*Aim of the task*. Retype the data that follows line by line, exactly, and leave its pictures out.
==== Data excerpt
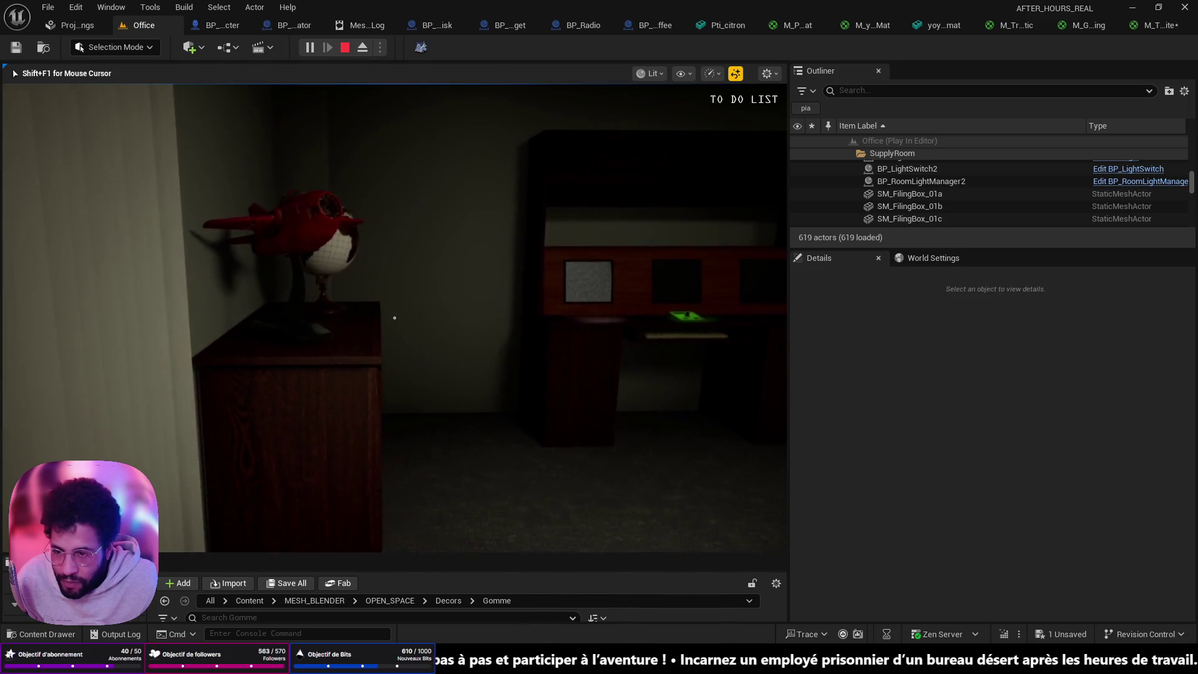
key("s")
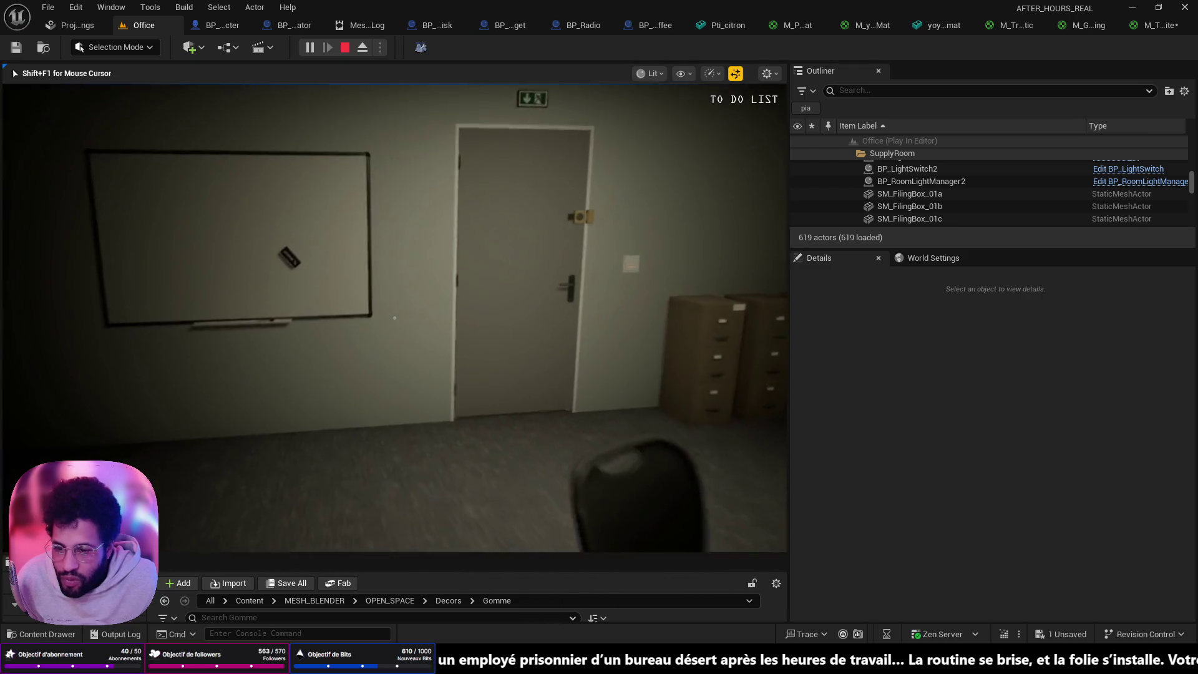
key("Escape")
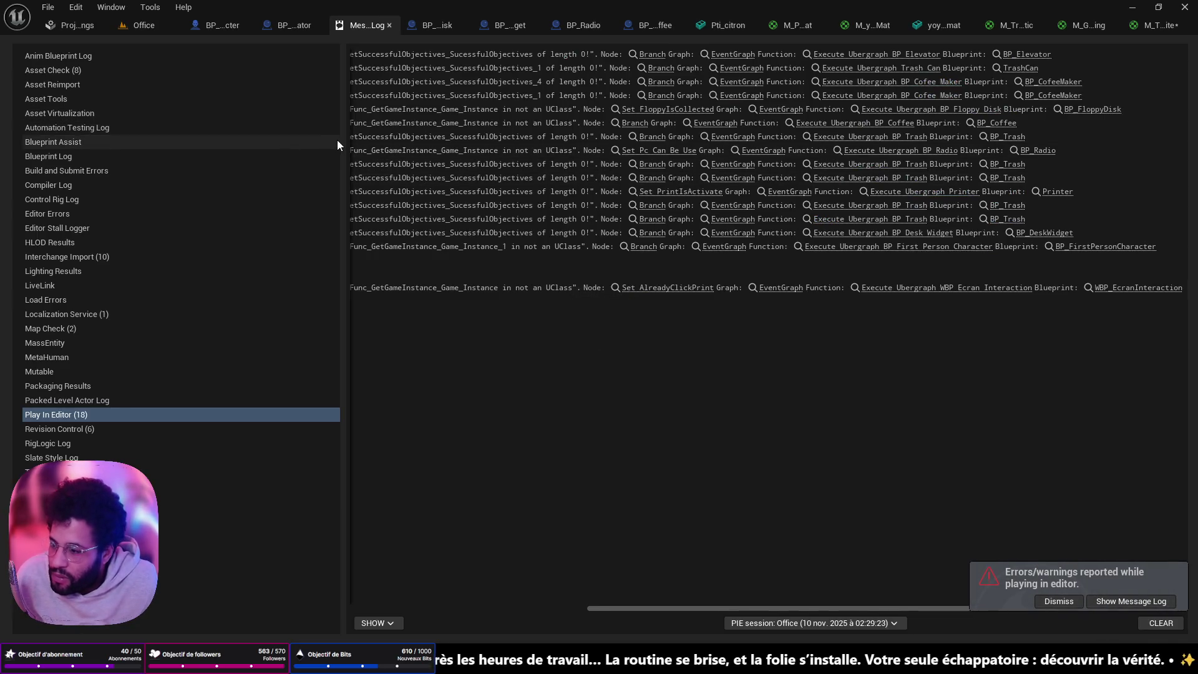
Back in the Office level, select the Red_Comet_ToyCombine stand and open its static mesh editor
left_click(131, 27)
========
*Task response*.
key("s")
key("Escape")
Back in the Office level, select the Red_Comet_ToyCombine stand and open its static mesh editor
left_click(131, 27)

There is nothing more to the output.